We report on racy goings-on, with recently arrested property magnates throwing yacht parties, firms hosting lavish dinners, and politicians talking procreation. And some said Mipim was tamer this year …

In absentia
Nothing quite elevates a party to must-go status than the arrest of its hosts 24 hours in advance. For the 100 select guests invited onto Vincent Tchenguiz’s 130ft yacht Veni Vidi Vici last Thursday night at Mipim it was quite a coup. After the Tchenguiz brothers were arrested and then released by police in relation to their involvement in the collapse of Icelandic bank Kaupthing, the duo responded by throwing a lavish bash on their boat in Cannes complete with champagne, foie gras, caviar, squid ink risotto and, erm, a party mix of europop and Britney Spears.

The brothers themselves were nowhere to be seen - a spokesperson said they had remained in the UK and sent their best regards. But suspicions they could be on board after all were soon raised when waiters began carrying piles of food below deck. Although nobody could get far enough past security to confirm the hunch, rumours were rife. Stowaways on their own vessel? That’s the sign of a very bad week indeed.

Out of Africa
If you were at Aecom’s dinner on the Wednesday night, you’d be forgiven for thinking that the good old days were back. The bill at the end of the night, I hear, for a dozen diners, came to a cool €4,000.

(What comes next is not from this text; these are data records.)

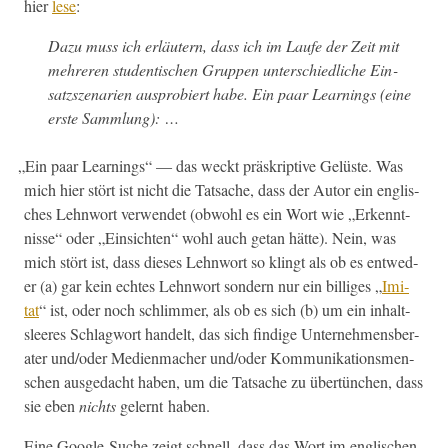
hier
lese
:
Dazu muss ich erläutern, dass ich im Laufe der Zeit mit
mehreren stu­den­tis­chen Grup­pen unter­schiedliche Ein­
satzszenar­ien aus­pro­biert habe. Ein paar Learn­ings (eine
erste Sammlung): …
„
Ein paar Learn­ings“ — das weckt präskrip­tive Gelüste. Was
mich hier stört ist nicht die Tat­sache, dass der Autor ein englis­
ches Lehn­wort ver­wen­det (obwohl es ein Wort wie „Erken­nt­
nisse“ oder „Ein­sicht­en“ wohl auch getan hätte). Nein, was
mich stört ist, dass dieses Lehn­wort so klingt als ob es entwed­
er (a) gar kein echt­es Lehn­wort son­dern nur ein bil­liges „
Imi­
tat
“ ist, oder noch schlim­mer, als ob es sich (b) um ein inhalt­
sleeres Schlag­wort han­delt, das sich find­i­ge Unternehmens­ber­
ater und/oder Medi­en­mach­er und/oder Kom­mu­nika­tion­s­men­
schen aus­gedacht haben, um die Tat­sache zu übertünchen, dass
sie eben
nichts
gel­ernt haben.
Eine Google-Suche zeigt schnell, dass das Wort im englis­chen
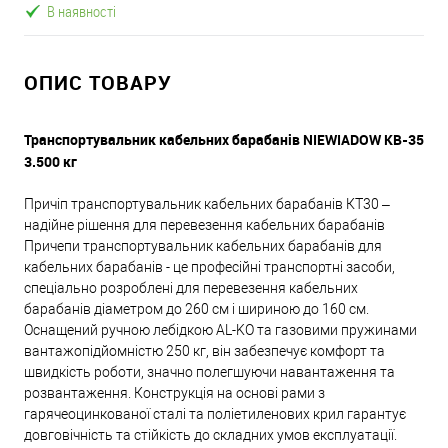
В наявності
ОПИС ТОВАРУ
Транспортувальник кабельних барабанів NIEWIADOW KB-35
3.500 кг
Причіп транспортувальник кабельних барабанів КТ30 –
надійне рішення для перевезення кабельних барабанів
Причепи транспортувальник кабельних барабанів для
кабельних барабанів - це професійні транспортні засоби,
спеціально розроблені для перевезення кабельних
барабанів діаметром до 260 см і шириною до 160 см.
Оснащений ручною лебідкою AL-KO та газовими пружинами
вантажопідйомністю 250 кг, він забезпечує комфорт та
швидкість роботи, значно полегшуючи навантаження та
розвантаження. Конструкція на основі рами з
гарячеоцинкованої сталі та поліетиленових крил гарантує
довговічність та стійкість до складних умов експлуатації.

The ’68 vintage bottle from the restaurant’s wine cellar might not have helped keep costs down. Still, at least Aecom’s hospitality budget for Cannes has expanded now it no longer has to wine and dine people in Libya. The rumours are that it had to pull about 300 or so people out of the country. Ouch.


Back in the day

The Tchenguiz affair proved that Mipim has still got it when it comes to glamour and scandal, but if the antics of a certain head of services at a major UK consultant are anything to go by, there’s a risk that delegates are becoming lightweights compared with pre-recession debauchery. Said attendee was so tired and emotional on Wednesday night that he tripped on the road, hurt the tendons in his leg, and ended up in hospital. At five in the morning? No, at 8pm. Compare this with the reminiscences of one old timer, overheard at a Cannes taxi rank, remembering one hedonistic Mipim in the early 2000s: “I was here five days and slept about 10 hours. We’d drink until 5am, go to the casino till about 8am, get some breakfast and be back round the pool with a drink”.

Let’s be productive
London mayor Boris Johnson, as you would expect, was on top form at Mipim, delivering ever more hilarious speeches over the course of Tuesday, although not everything went down quite as he had planned. There was a sharp intake of breath from a number of delegates when he claimed that “we’re not here for a jolly”. And it was difficult to tell whether delegates were laughing with him when he declared that cities “are the best places to reproduce” in his keynote speech. Another reason that the mayor left his rural constituency for the fertile lights of the big city?

City of Willmott
London, lest we forget, is not the only city in the UK, and Johnson made a show of touring the many regional stands at Mipim last week so the rest of the country doesn’t feel too left out of the capital’s buoyant mood. There was a Thick of It moment, however, when he accosted Andy Geldard, Willmott Dixon’s St Albans-based press chief, believing him to be a representative of Manchester. As one would expect from Geldard, the opportunity was not wasted and a 10 minute chat ensued.

Morning glory
Another speaker who is always excellent value for money was Peter Rees, London’s top planning officer. Describing the ascent of the Shard visible from his south facing London abode, Rees told his audience that every morning he “draws the curtains, and sees an enormous erection”. With the capital’s leaders linking construction and virility together so firmly in their minds, is it any wonder that development in London is going hell for leather at the moment?